Food Safety(USA Today) – When diners at an exclusive food tasting recently noshed on sesame green beans and flame-roasted redskin potatoes, they weren’t celebrating at the area’s newest culinary hot spot.

Instead, these gourmands were huddled in a high school cafeteria sampling nearly 40 delicacies that could soon become permanent items for thousands of children who eat lunch and breakfast in this Northern Virginia school district each day.

The annual tasting show, a popular event for Prince William County officials to showcase new foods and collect input from students, parents and school staff, has taken on added significance following new U.S. Agriculture Department nutrition standards approved last year. School districts must now limit the calories that students consume, phase in whole grains, gradually lower sodium levels, and offer at least one fruit or vegetable per meal, among other requirements.

Schools are working to comply with these new measures by adding more green vegetables, such as spinach and broccoli, and overhauling traditional mainstays like pizza by substituting in low fat cheese and wholegrain crust, all within a limited budget. But officials are aware their efforts to improve nutrition will ultimately fail if their finicky customers at more than 100,000 institutions nationwide refuse to eat the new offerings.

- Supplied records

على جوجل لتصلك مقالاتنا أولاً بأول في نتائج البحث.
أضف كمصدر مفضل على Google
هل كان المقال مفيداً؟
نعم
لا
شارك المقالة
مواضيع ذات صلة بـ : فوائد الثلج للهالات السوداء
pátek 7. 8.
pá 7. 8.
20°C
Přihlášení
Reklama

* * *

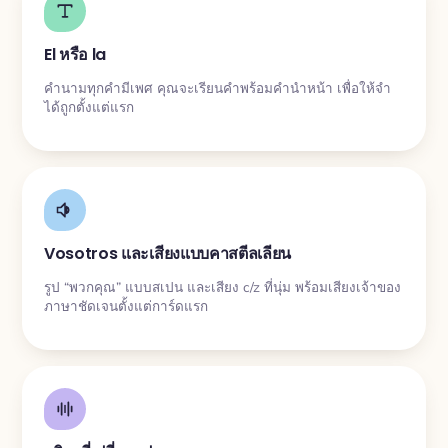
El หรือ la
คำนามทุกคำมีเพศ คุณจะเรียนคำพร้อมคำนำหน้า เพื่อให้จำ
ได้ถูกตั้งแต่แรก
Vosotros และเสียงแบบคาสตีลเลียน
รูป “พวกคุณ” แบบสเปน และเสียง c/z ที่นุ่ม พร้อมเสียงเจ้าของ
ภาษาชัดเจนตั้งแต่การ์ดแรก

...

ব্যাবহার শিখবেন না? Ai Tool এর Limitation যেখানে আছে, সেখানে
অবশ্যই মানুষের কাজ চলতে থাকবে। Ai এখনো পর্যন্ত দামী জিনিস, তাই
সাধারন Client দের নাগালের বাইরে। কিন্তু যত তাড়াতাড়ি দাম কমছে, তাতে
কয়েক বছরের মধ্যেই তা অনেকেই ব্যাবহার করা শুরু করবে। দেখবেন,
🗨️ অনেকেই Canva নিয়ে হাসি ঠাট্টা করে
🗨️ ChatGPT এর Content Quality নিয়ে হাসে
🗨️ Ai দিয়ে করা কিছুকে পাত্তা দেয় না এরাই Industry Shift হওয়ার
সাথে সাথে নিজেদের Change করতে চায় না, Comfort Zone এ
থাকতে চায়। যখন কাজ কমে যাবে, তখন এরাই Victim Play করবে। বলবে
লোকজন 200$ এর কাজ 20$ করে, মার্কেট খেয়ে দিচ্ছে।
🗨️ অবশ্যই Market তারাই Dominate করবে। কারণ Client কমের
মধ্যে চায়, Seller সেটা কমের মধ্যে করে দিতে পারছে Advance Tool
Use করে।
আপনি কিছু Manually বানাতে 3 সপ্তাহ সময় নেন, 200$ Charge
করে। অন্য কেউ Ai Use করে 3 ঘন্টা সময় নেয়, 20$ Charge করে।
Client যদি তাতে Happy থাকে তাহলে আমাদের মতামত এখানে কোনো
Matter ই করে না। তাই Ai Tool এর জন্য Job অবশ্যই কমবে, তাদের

- What you have to do
Can you write out the stretch of the school lunch article from "Instead, these gourmands" through "district each day." again, substituting "gymnasium" for "cafeteria"?

- Answer box
Instead, these gourmands were huddled in a high school gymnasium sampling nearly 40 delicacies that could soon become permanent items for thousands of children who eat lunch and breakfast in this Northern Virginia school district each day.